The original PLUS Pedal proved that sustain could be more organic than a freeze button and more immediate than a looper. PLUS Pedal II pushes the concept into a much broader instrument: automatic capture, controlled layer counts, Infinite mode, spectral resonance, direct microphone input, expressive pedal travel and three-position effects routing.

For guitarists, it can turn a pedalboard into an ambient ensemble. For synth, voice, wind and string players, it offers a practical way to build harmony around a single live source. For composers and sound designers, it is a hands-on route into evolving texture without stopping to edit a loop.

Gamechanger Audio PLUS Pedal II FAQ

Is the PLUS Pedal II a looper?

No. It captures and extends the spectral character of notes and chords as sustain layers. It does not work like a conventional phrase looper that records and repeats a timed performance.

Can the PLUS Pedal II sustain more than one note?

Yes. The Layers control selects from 1 to 10 active layers, and Infinite mode continuously folds older layers into new ones for evolving textures.

Can I use the PLUS Pedal II with vocals or acoustic instruments?

Yes. The combo input accepts a dynamic microphone through XLR and includes up to +27dB of analogue gain. It does not supply phantom power.

Does the PLUS Pedal II work with bass and synth?

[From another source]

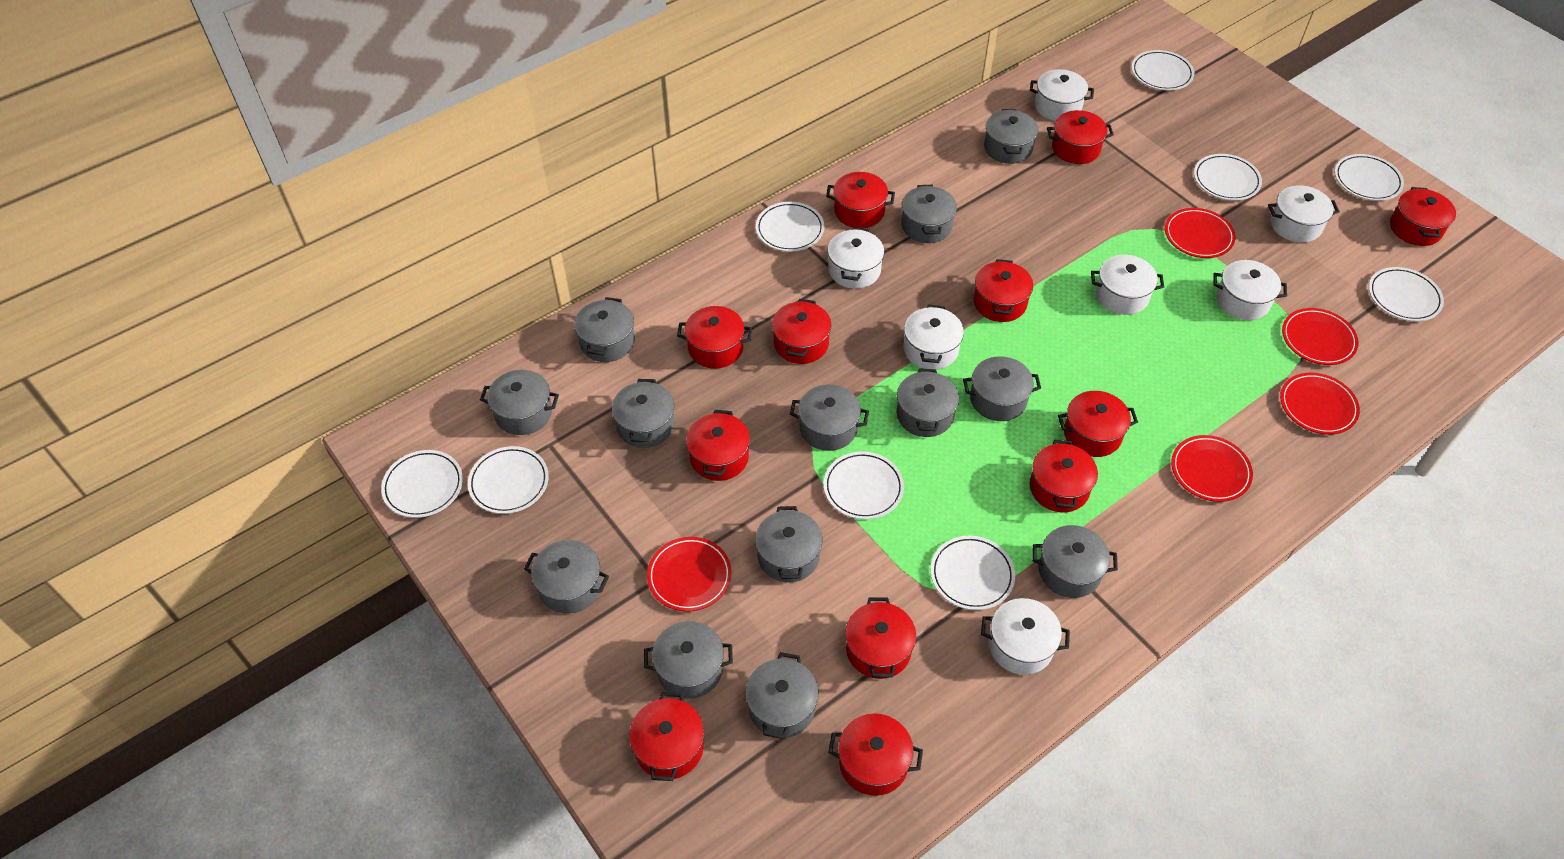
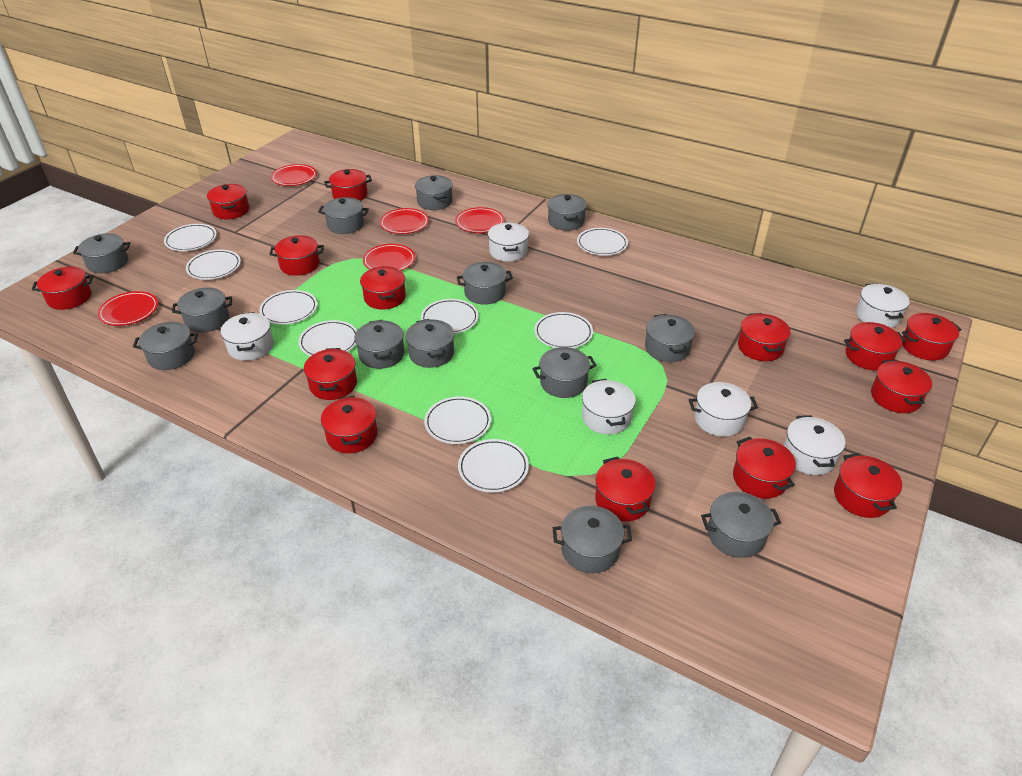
red pot: 12 -> 14
white pot: 7 -> 6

Yes. It is designed for melodic instruments and experimental sound sources, including bass and synth. With bass, begin with fewer layers and restrained resonance so the low end stays clear.

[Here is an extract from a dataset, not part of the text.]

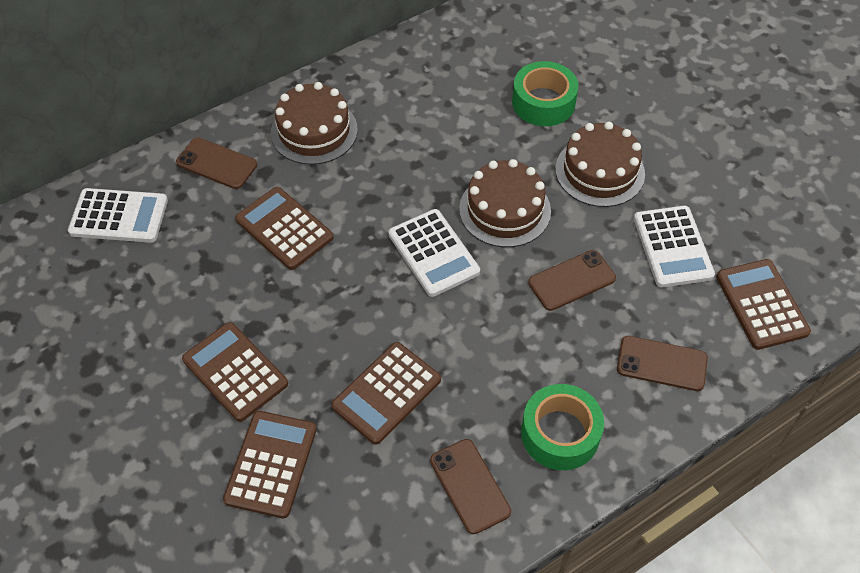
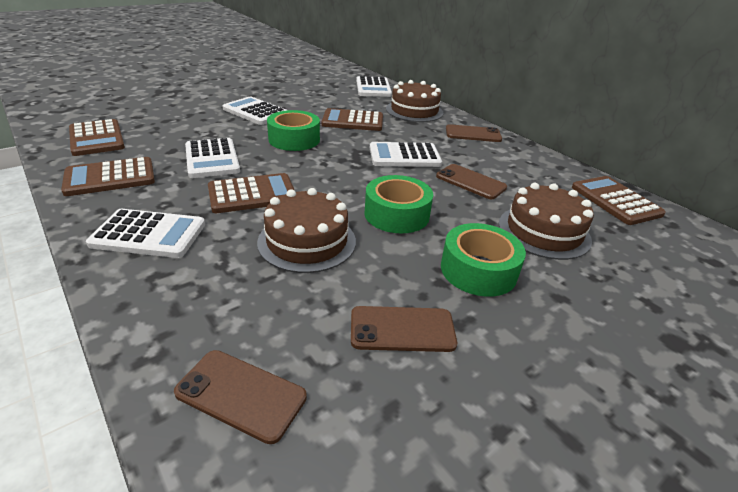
green tape: 2 -> 3
white calculator: 3 -> 5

Where should the PLUS Pedal II go in a signal chain?

A useful starting point is after compression and drive but before the final delay and reverb. Its switchable FX loop can also place one external effect before, inside or after the sustain engine.

Do I need the PLUS Pedal II Footswitch?

No. The main pedal works on its own. The footswitch is worthwhile if you want instant Wet, Latch and Hide modes, continuous hands-free layering or a separate Dry Out.

Will the original PLUS Footswitch work with PLUS Pedal II?

No. The two footswitch generations are not cross-compatible. Use PLUS Footswitch II only with PLUS Pedal II.

What power supply does the PLUS Pedal II need?

Use a regulated 9V DC, centre-negative pedal power supply rated for at least 500mA. The power supply is sold separately.